Prompt:
Repeat, word for word, each of the records shown below, without their pictures.

(Records provided Opens)

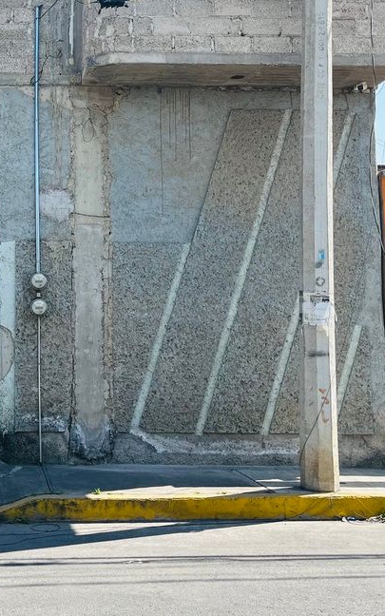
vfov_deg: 39.2
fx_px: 856
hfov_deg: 24.5
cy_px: 221
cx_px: 23
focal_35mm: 51
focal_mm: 5.1
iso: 50
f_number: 1.6
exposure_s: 1/1600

(Records provided Closes)

Response for this exercise:
vfov_deg: 39.2
fx_px: 856
hfov_deg: 24.5
cy_px: 221
cx_px: 23
focal_35mm: 51
focal_mm: 5.1
iso: 50
f_number: 1.6
exposure_s: 1/1600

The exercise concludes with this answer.